§ Work instruction
Retrieve each line that contains the word "hele" from the entries below.

[Page-level text extractions]
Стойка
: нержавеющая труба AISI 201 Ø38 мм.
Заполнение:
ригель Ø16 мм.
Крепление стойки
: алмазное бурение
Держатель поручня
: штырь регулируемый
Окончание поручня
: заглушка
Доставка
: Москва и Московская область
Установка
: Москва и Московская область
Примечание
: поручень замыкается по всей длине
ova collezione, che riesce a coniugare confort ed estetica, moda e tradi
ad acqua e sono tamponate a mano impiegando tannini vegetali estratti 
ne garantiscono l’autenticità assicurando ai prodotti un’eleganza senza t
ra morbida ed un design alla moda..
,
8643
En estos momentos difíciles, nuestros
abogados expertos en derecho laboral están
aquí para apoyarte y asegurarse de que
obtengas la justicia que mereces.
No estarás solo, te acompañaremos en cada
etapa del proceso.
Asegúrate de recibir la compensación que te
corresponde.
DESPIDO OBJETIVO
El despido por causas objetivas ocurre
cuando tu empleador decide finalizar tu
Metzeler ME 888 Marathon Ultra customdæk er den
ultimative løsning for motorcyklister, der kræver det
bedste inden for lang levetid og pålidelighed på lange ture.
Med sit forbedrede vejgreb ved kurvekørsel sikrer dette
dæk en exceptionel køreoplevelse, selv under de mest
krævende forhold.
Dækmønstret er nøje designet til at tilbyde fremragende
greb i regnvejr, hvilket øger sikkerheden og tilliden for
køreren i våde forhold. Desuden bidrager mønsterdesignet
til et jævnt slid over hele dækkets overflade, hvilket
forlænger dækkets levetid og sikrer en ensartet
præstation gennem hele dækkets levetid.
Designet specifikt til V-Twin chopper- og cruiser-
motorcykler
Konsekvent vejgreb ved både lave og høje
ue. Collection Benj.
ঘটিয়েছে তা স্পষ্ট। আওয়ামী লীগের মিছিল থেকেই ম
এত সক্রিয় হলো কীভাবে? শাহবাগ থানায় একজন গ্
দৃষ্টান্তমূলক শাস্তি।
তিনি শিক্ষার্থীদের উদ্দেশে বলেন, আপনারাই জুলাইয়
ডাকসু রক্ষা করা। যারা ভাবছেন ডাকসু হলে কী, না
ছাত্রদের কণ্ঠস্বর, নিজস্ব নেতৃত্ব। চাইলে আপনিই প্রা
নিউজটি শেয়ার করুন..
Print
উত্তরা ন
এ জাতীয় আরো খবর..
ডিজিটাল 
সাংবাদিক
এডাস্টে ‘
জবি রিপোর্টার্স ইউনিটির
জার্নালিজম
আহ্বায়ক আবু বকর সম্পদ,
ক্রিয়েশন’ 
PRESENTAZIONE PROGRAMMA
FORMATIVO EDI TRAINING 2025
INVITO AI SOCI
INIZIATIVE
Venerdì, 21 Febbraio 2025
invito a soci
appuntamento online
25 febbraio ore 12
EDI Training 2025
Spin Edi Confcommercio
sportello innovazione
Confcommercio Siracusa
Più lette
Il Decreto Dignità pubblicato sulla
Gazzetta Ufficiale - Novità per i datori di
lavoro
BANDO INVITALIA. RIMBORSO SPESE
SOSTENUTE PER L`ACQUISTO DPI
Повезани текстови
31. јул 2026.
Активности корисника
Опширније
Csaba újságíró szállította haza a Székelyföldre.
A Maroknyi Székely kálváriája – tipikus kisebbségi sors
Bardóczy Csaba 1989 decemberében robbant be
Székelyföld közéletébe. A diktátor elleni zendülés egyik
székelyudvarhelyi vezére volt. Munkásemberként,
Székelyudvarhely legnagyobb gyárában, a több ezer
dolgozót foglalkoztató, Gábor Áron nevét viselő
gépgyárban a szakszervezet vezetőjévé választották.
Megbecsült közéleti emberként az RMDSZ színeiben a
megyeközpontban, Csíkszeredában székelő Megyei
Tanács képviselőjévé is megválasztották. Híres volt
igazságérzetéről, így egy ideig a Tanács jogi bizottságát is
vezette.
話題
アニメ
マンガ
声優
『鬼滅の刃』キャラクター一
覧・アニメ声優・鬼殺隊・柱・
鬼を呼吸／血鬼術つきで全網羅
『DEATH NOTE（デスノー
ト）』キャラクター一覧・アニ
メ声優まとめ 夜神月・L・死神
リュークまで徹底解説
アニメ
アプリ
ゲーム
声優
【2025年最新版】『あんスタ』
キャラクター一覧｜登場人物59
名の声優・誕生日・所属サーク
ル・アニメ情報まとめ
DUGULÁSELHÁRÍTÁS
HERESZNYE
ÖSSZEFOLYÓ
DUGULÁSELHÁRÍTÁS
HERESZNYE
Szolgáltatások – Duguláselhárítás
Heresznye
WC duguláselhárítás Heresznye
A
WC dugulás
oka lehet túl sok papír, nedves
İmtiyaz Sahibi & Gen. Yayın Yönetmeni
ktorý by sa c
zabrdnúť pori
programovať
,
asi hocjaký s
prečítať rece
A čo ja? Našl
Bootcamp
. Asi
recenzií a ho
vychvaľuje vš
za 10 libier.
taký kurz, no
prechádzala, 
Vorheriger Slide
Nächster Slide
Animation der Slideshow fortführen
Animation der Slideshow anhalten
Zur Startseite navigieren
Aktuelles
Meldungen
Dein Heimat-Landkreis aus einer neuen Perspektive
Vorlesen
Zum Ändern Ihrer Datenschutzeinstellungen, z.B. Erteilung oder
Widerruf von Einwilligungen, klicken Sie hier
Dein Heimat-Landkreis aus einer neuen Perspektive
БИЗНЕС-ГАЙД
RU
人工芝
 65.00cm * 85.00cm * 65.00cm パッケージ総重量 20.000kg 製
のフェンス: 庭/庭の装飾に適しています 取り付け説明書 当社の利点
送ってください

§ Your response
til et jævnt slid over hele dækkets overflade, hvilket
præstation gennem hele dækkets levetid.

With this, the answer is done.